CAUCHARI — Driving across the border with Chile into the northwest Argentine department of Susques, you may spot what looks like a black mass in the distance. Arriving at a 4,000-meter altitude in the municipality of Cauchari, what comes into view instead is an assembly of 960,000 solar panels. It is the world's highest photovoltaic (PV) park, which is also the second biggest solar energy facility in Latin America, after Mexico's Aguascalientes plant.

Spread over 800 hectares in an arid landscape, the Cauchari park has been operating for a year, and has so far turned sunshine into 315 megawatts of electricity, enough to power the local provincial capital of Jujuy through the national grid.


It has also generated some $50 million for the province, which Governor Gerardo Morales has allocated to building 239 schools.

Abundant sunshine, low temperatures

The physicist Martín Albornoz says Cauchari, which means "link to the sun," is exposed to the best solar radiation anywhere. The area has 260 days of sunshine, with no smog and relatively low temperatures, which helps keep the panels in optimal conditions.

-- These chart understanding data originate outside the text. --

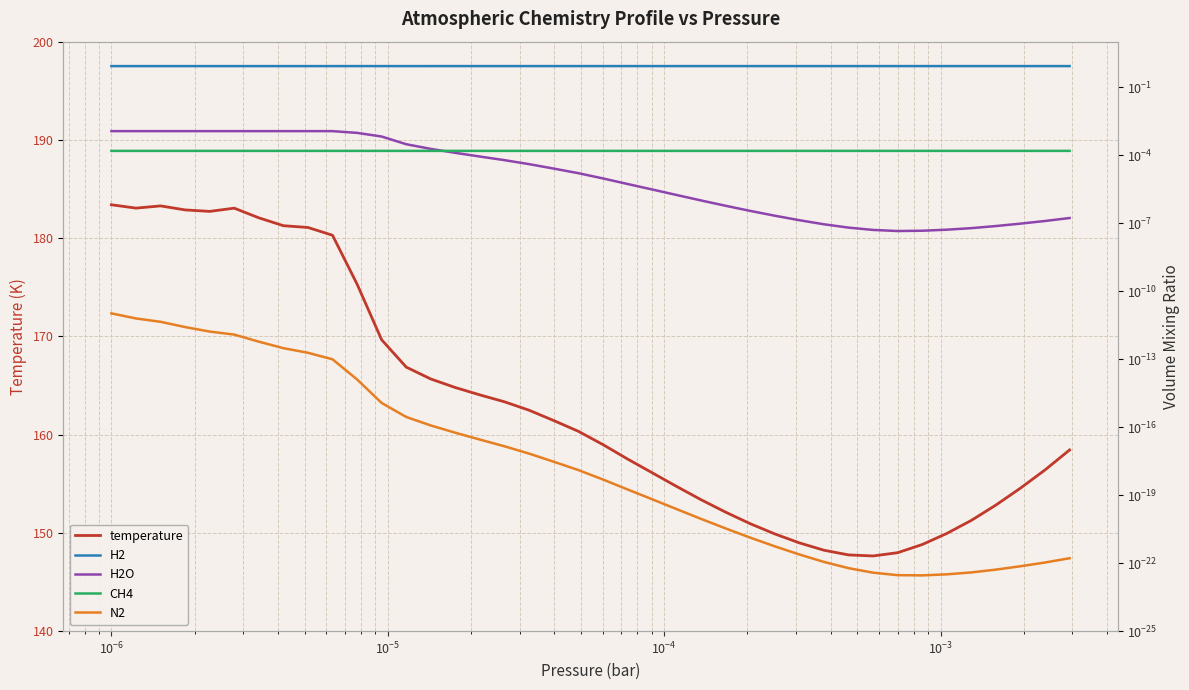

What is the highest value of the temperature series?

183.4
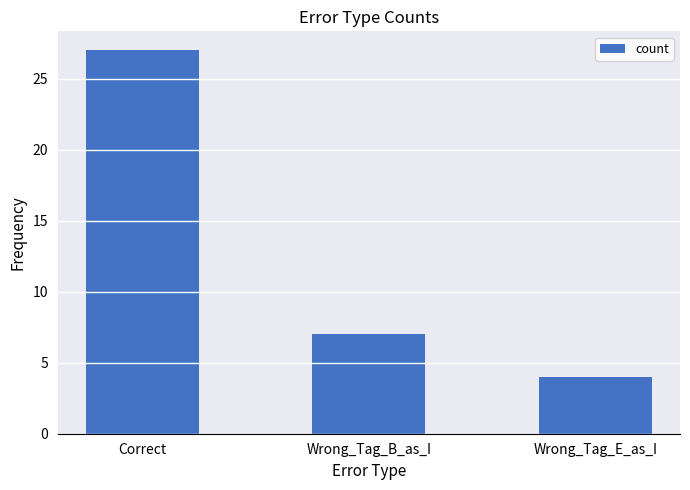

Are the bars horizontal?

No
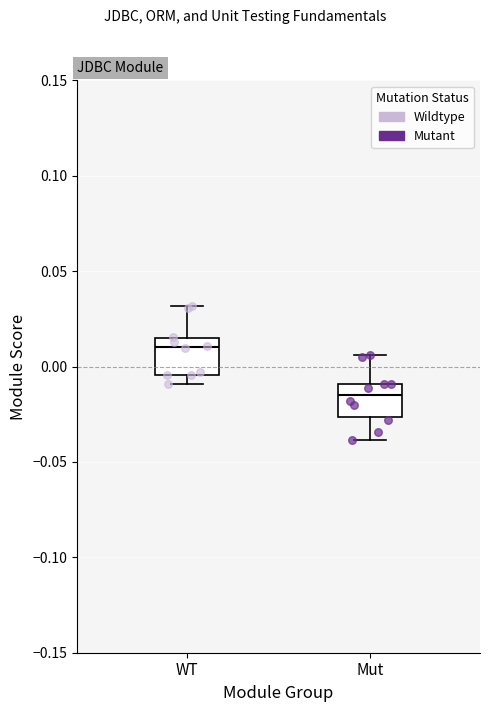

Where is the lower edge of the box for WT on the y-axis? The values are not printed on the chart, so give them approximately, as read against the axis.

-0.005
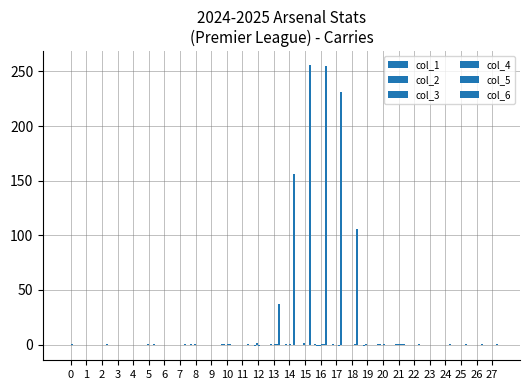

How many groups of bars are there?

28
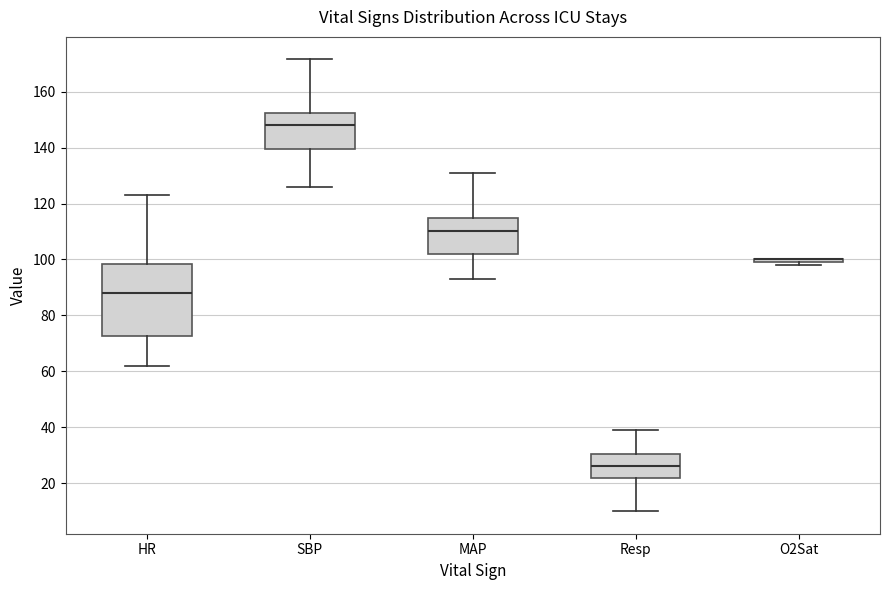

Reading left to right, read every box against the y-axis: the position of its median line, the range the box covers, and the ends of its whiskers. The values are not printed on the chart, so give them approximately, as read against the axis.

HR: median 88, box 72 to 98, whiskers 62 to 124
SBP: median 148, box 140 to 152, whiskers 126 to 172
MAP: median 110, box 102 to 114, whiskers 94 to 130
Resp: median 26, box 22 to 30, whiskers 10 to 40
O2Sat: box collapsed to a line at 100, whiskers 98 to 100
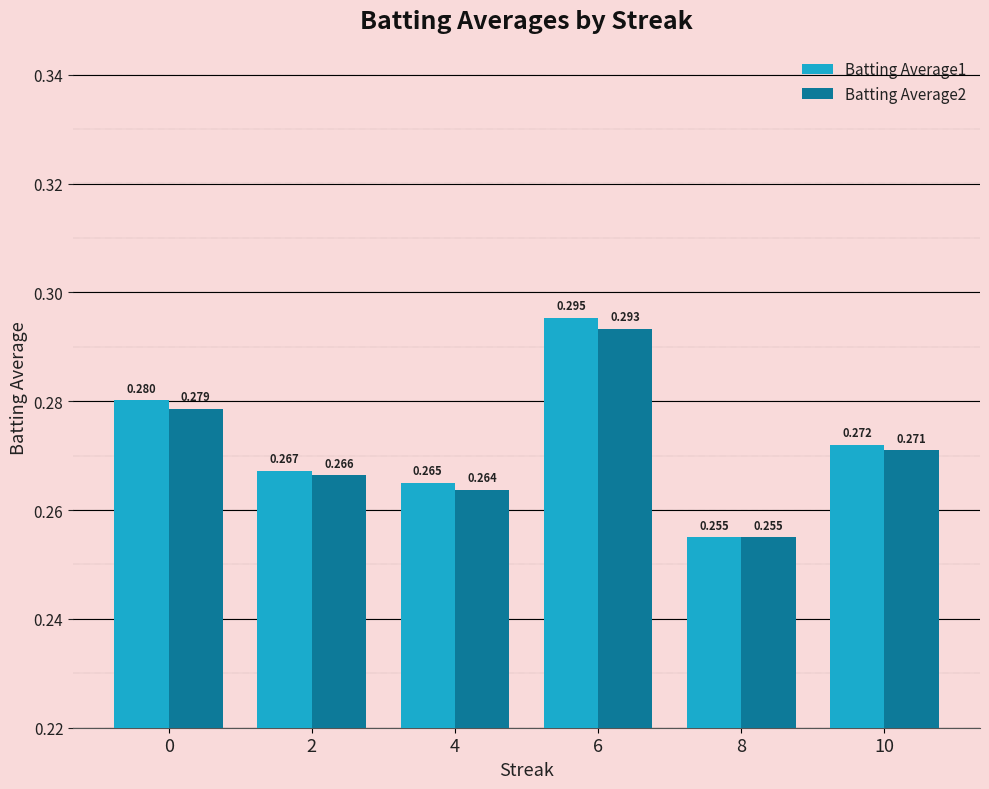

Is the value of Batting Average1 at 0 greater than the value of Batting Average2 at 0?

Yes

Its construction began with a loan of more than $331 million from China's Eximbank, which allowed the purchase of panels made in Shanghai. They arrived in Buenos Aires in 2,500 containers and were later trucked a considerable distance to the site in Cauchari . This was a titanic project that required 1,200 builders and 10-ton cranes, but will save some 780,000 tons of CO2 emissions a year.

It is now run by 60 technicians. Its panels, with a 25-year guarantee, follow the sun's path and are cleaned twice a year. The plant is expected to have a service life of 40 years. Its choice of location was based on power lines traced in the 1990s to export power to Chile, now fed by the park.

Chinese engineers working in an office at the Cauchari park

Xinhua/ZUMA

Chinese want to expand

The plant belongs to the public-sector firm Jemse (Jujuy Energía y Minería), created in 2011 by the province's then governor Eduardo Fellner. Jemse's president, Felipe Albornoz, says that once Chinese credits are repaid in 20 years, Cauchari will earn the province $600 million.

The Argentine Energy ministry must now decide on the park's proposed expansion. The Chinese would pay in $200 million, which will help install 400,000 additional panels and generate enough power for the entire province of Jujuy.

The park's CEO, Guillermo Hoerth, observes that state policies are key to turning Jujuy into a green province. "We must change the production model. The world is rapidly cutting fossil fuel emissions. This is a great opportunity," Hoerth says.

The province's energy chief, Mario Pizarro, says in turn that Susques and three other provincial districts are already self-sufficient with clean energy, and three other districts would soon follow.